Why redefining the default pytorch nn.Modules?

danieltan07 / learning-to-reweight-examples

PyTorch Implementation of the paper Learning to Reweight Examples for Robust Deep Learning

351 stars 61 forks source link

Why redefining the default pytorch nn.Modules? #2

Open ChengYuHsieh opened 6 years ago

ChengYuHsieh commented 6 years ago

Hi, thank you for providing a clean implementation of the paper. I am wondering if there's any reason to redefine the pytorch modules in model.py. I've seen several similar implementations on related topics like MAML, but still get quite confused. Is there any comments on it?

Thanks a lot!

danieltan07 commented 6 years ago

Hi @ChengYuHsieh , sorry for the late reply, I did not see this until now.

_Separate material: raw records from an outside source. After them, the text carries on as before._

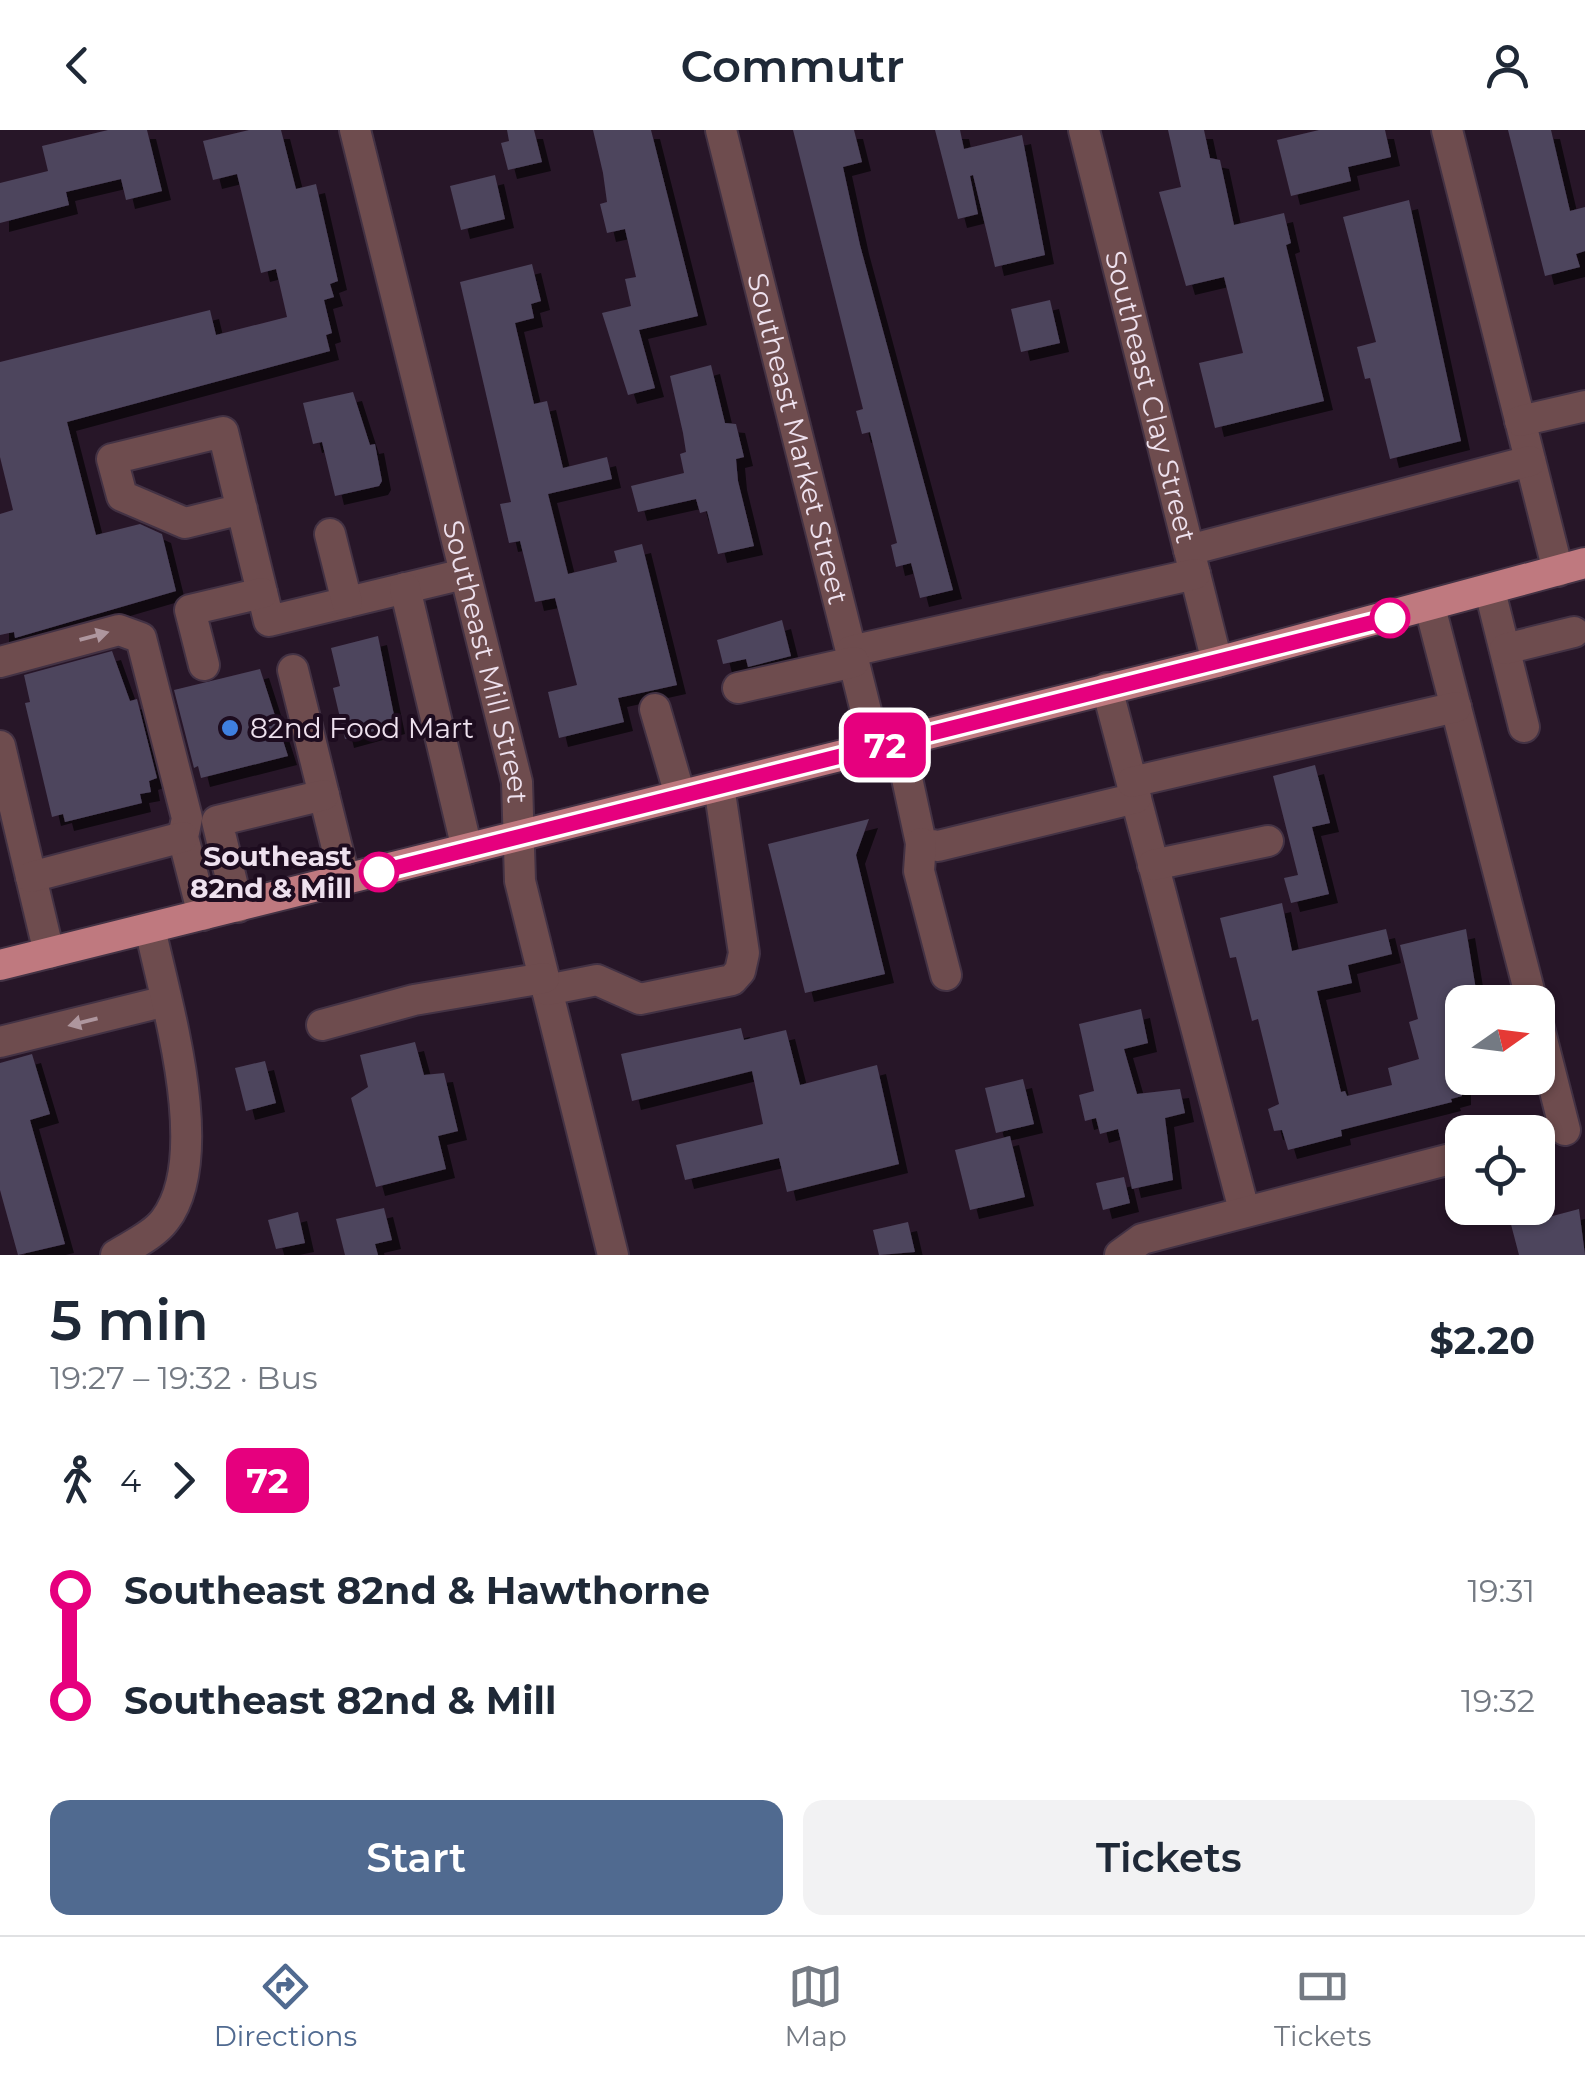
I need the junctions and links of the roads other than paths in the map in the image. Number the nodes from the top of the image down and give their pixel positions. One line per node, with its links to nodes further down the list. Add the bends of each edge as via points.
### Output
1 (355, 130): 12 (street, Southeast Mill Street)
2 (721, 130): 20 (street, Southeast Market Street)
3 (1084, 130): 10 (street, Southeast Clay Street)
4 (1448, 130): 6 (street)
5 (1585, 406): 6 (street)
6 (1520, 421): 7 (street)
7 (1530, 460): 10 (street); 11 (street)
8 (242, 509): 15 (street)
9 (330, 534): 16 (street)
10 (1192, 562): 20 (street); 22 (street, Southeast Clay Street)
11 (1571, 567): 14 (main road)
12 (464, 574): 13 (street); 37 (street, Southeast Mill Street, via 516,782)
13 (404, 588): 16 (street); 41 (street)
14 (1490, 591): 17 (main road); 19 (street)
15 (262, 592): 16 (street, via 269,621); 23 (street, via 190,610)
16 (347, 602)
17 (1430, 608): 22 (main road); 27 (street)
18 (1574, 632): 19 (street)
19 (1505, 649): 29 (street)
20 (853, 656): 25 (street); 30 (street, Southeast Market Street)
21 (0, 662): 38 (street, one-way to 38, via 119,630 142,638 187,818)
22 (1216, 662): 26 (main road)
23 (204, 666)
24 (293, 670): 35 (street)
25 (738, 688)
26 (1107, 688): 30 (main road); 34 (street)
27 (1456, 707): 34 (street); 52 (street)
28 (655, 709): 36 (street)
29 (1524, 726)
30 (887, 744): 32 (main road); 40 (street, Southeast Market Street)
31 (0, 746): 33 (street)
32 (719, 786): 36 (main road); 51 (street, via 744,952 740,972 732,980 640,999 597,980)
33 (5, 789): 43 (street)
34 (1134, 790): 40 (street, via 938,846); 42 (street)
35 (324, 795): 44 (street); 45 (street, via 217,821)
36 (680, 795): 37 (main road)
37 (518, 835): 41 (main road); 51 (street, Southeast Mill Street, via 520,881)
38 (183, 837): 43 (street); 46 (street)
39 (1268, 840): 42 (street)
40 (921, 843): 50 (street, Southeast Market Street, via 919,871)
41 (467, 849): 44 (main road)
42 (1153, 865): 59 (street)
43 (31, 877): 48 (street)
44 (345, 880): 45 (main road)
45 (238, 906): 46 (main road)
46 (203, 915): 47 (main road)
47 (150, 928): 48 (main road); 53 (street)
48 (49, 952): 49 (main road)
49 (0, 964)
50 (946, 975)
51 (546, 984): 54 (street, via 414,1000); 61 (street, Southeast Mill Street)
52 (1528, 985)
53 (166, 1001): 55 (street, one-way to 55); 60 (street, via 186,1106 182,1176 165,1221)
54 (322, 1024)
55 (0, 1042)
56 (1554, 1095): 57 (street)
57 (1562, 1131)
58 (1445, 1160): 59 (street)
59 (1244, 1210): 62 (street, via 1142,1239)
60 (116, 1255)
61 (612, 1255)
62 (1120, 1255)

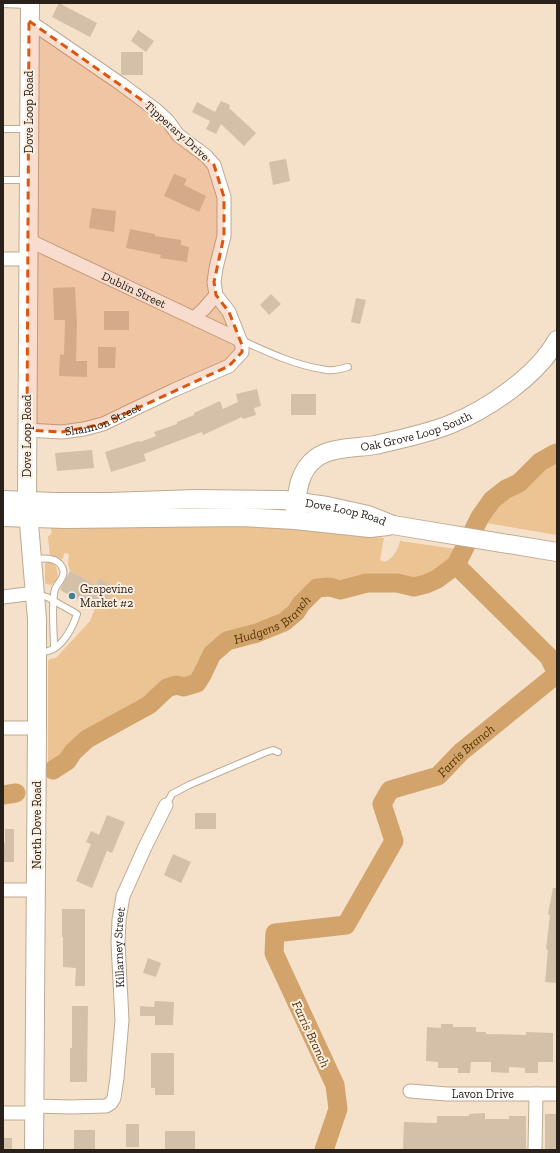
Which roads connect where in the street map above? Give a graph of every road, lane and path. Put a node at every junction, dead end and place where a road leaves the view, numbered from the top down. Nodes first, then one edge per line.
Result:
1 (3, 4) edge
2 (30, 9) edge
3 (3, 129) edge
4 (29, 129) junction
5 (3, 180) edge
6 (28, 180) junction
7 (28, 240) junction
8 (3, 259) edge
9 (28, 259) junction
10 (216, 296) junction
11 (194, 318) junction
12 (240, 340) junction
13 (557, 340) edge
14 (348, 367) dead end
15 (27, 430) junction
16 (3, 500) edge
17 (296, 502) junction
18 (27, 508) junction
19 (3, 517) edge
20 (295, 520) junction
21 (393, 525) junction
22 (557, 552) edge
23 (32, 559) junction
24 (35, 594) junction
25 (3, 597) edge
26 (53, 600) junction
27 (54, 648) junction
28 (37, 652) junction
29 (3, 728) edge
30 (37, 728) junction
31 (278, 752) dead end
32 (166, 806) joint
33 (3, 890) edge
34 (36, 890) junction
35 (410, 1091) dead end
36 (536, 1094) junction
37 (557, 1094) edge
38 (35, 1110) junction
39 (3, 1114) edge
40 (34, 1150) edge
41 (535, 1150) edge

1 - 2 lane
2 - 4 street, Dove Loop Road
2 - 10 street, Tipperary Drive
3 - 4 lane
4 - 6 street, Dove Loop Road
5 - 6 lane
6 - 7 street, Dove Loop Road
7 - 9 street, Dove Loop Road
7 - 11 street, Dublin Street
8 - 9 street
9 - 15 street, Dove Loop Road
10 - 11 street
10 - 12 street
11 - 12 street, Dublin Street
12 - 14 lane
12 - 15 street, Shannon Street
13 - 17 street, Oak Grove Loop South
15 - 18 street, Dove Loop Road
16 - 18 street
17 - 18 street, Dove Loop Road
17 - 20 street, Oak Grove Loop South
17 - 21 street, Dove Loop Road
18 - 19 street
18 - 20 street, Dove Loop Road
18 - 23 street, North Dove Road
20 - 21 street, Dove Loop Road
21 - 22 street, Dove Loop Road
23 - 24 street, North Dove Road
23 - 26 lane
24 - 25 street
24 - 26 lane
24 - 28 street, North Dove Road
26 - 27 lane
26 - 27 lane
27 - 28 lane
28 - 30 street, North Dove Road
29 - 30 street
30 - 34 street, North Dove Road
31 - 32 lane
32 - 38 street, Killarney Street
33 - 34 street
34 - 38 street, North Dove Road
35 - 36 street, Lavon Drive
36 - 37 street, Lavon Drive
36 - 41 street
38 - 39 street
38 - 40 street, North Dove Road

The reason is because we need to compute for the gradients after the parameter updates and the original implementations of the layers doesn't really allow you to do that in a straightforward way. (I may be wrong but i think its because the original update will do something like this param.data = param.data - learning_rate * gradient, so its not going to compute the gradients after the update) . I found it easier to just define the weights as variables instead.

zhiqihuang commented 4 years ago

Hi, thanks for the explanation.

But, is there a way to bypass this problem? to incorporate the default nn.Modules?

I think the problem is here grads = torch.autograd.grad(l_f_meta, (meta_net.params()), create_graph=True) If use the default nn.Modules, we have to call meta_net.parameters() or meta_net.name_parameters(), after computing the grads, the DCG is detached? causing the RuntimeError: One of the differentiated Tensors appears to not have been used in the graph. Set allow_unused=True if this is the desired behavior.